- _ACTION ITEM 1_: From the lecture transcript, reproduce the passage from "Now let’s put somebody" to "other’s thinking for somebody else." word for word.
- _ACTION ITEM 2_: Render this sentence from the lecture transcript in Spanish: "Now set up another set of symbols that resist the symbols which are already being resisted elsewhere."

*** Opening of DOCUMENT SEGMENT ***

That falls away - And put somebody else out in front of you and get him resisting your symbols.

Now throw that one away - Put another somebody out in front of you and get you resisting his symbols.

Pick it off the peak later, Jimmy, otherwise you’ll be working at effort against your record. Nothing wrong with taking a note but you’ll just be working an effort against it. (The recorder answered with something - indistinguishable). I’d rather you wouldn’t… It’ll …

Now, you got that!

All right, now get you resisting his symbols for somebody else. - You resisting his symbols for somebody else.

Now get him resisting your symbols for somebody else. Now let’s put a flock of symbols out there resisting symbols.

And put another flock of symbols resisting the symbols of the flock of symbols that were just resisted.

Now set up another set of symbols that resist the symbols which are already being resisted elsewhere.

Okay - throw all that away now.

Now let’s put somebody in front of you and get this other person resisting thinking. And - Throw him away and get you resisting thinking.

All right - Put somebody else in front of you and get you resisting his thinking.

All right - Throw that away, and - Put two other people in front of you, one resisting the other’s thinking.

Okay - Now have him resist the other’s thinking for somebody else.

Now throw those away,- Put somebody else in front of you and get you resisting this other person’s thinking.

Get you resisting it for somebody else.

Throw that person away, and - Put another one in front of you and get him resisting your thinking for somebody else.

Okay - Throw that out.

Get you resisting effort.

And - Get somebody else in front of you and get him resisting effort.

Now throw that away - Get two other people in front of you and have one resisting the effort of the other.

Now - Have him resisting the effort of another for somebody else.

All right, throw them away - Get somebody in front of you and get yourself resisting his effort. Now - Resist his effort for somebody else.

Throw that away - and - Get somebody in front of you resisting your effort. Get him resisting your effort for somebody else.

Okay - Throw that away.

Let’s get you resisting emotion.

All right - Let’s get somebody in front of you resisting your emotion.

Throw him away - get two other people in front of you one resisting the other’s emotion. All right - Have that one resisting the other’s emotion for somebody else.

Throw him away - Get somebody else in front of you and get you resisting his emotion.

(lecture continues in part 2) (continued from part 1)

Get you resisting his emotion now, for somebody else. Now - Get him resisting your emotion.

Have him resisting your emotion for somebody else. Throw it away.

Okay - now - Let’s get you , let’s get you resisting looking.

All right - Let’s get somebody else in front of you and get him resisting looking. Now - Get him resisting looking from you - resisting your looking.

Have him resisting looking for somebody else. Throw him away - Get two people out in front of you and get one resisting the looking of the other.

Now - have him resist the looking of the other for somebody else.

Throw him away - Now, - Put somebody else in front of you and get you resisting this person’s looking.

Get you resisting this person’s looking for somebody else. Okay - Throw him away.

Now, - Get you resisting knowing.

Okay - Put somebody else in front of you and get you resisting his knowing. Throw him away - Get somebody else in front of you resisting your knowing.

*** Close of DOCUMENT SEGMENT ***
*** Opening of SOURCE MATERIAL ***

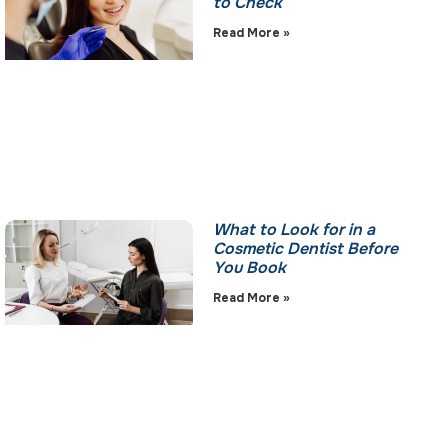
to Check
Read More »
What to Look for in a
Cosmetic Dentist Before
You Book
Read More »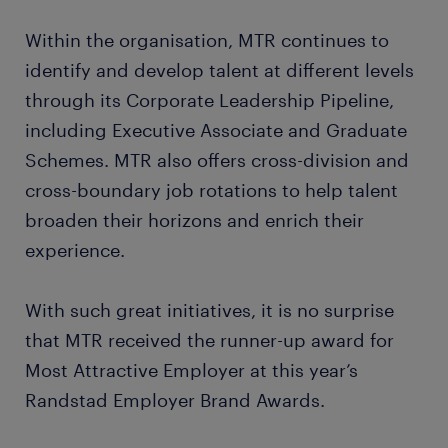
Within the organisation, MTR continues to
identify and develop talent at different levels
through its Corporate Leadership Pipeline,
including Executive Associate and Graduate
Schemes. MTR also offers cross-division and
cross-boundary job rotations to help talent
broaden their horizons and enrich their
experience.
With such great initiatives, it is no surprise
that MTR received the runner-up award for
Most Attractive Employer at this year’s
Randstad Employer Brand Awards.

*** Close of SOURCE MATERIAL ***

- _EXPECTED OUTPUT 1_:
Now let’s put somebody in front of you and get this other person resisting thinking. And - Throw him away and get you resisting thinking.

All right - Put somebody else in front of you and get you resisting his thinking.

All right - Throw that away, and - Put two other people in front of you, one resisting the other’s thinking.

Okay - Now have him resist the other’s thinking for somebody else.

- _EXPECTED OUTPUT 2_: Ahora establece otro conjunto de símbolos que resistan los símbolos que ya están siendo resistidos en otra parte.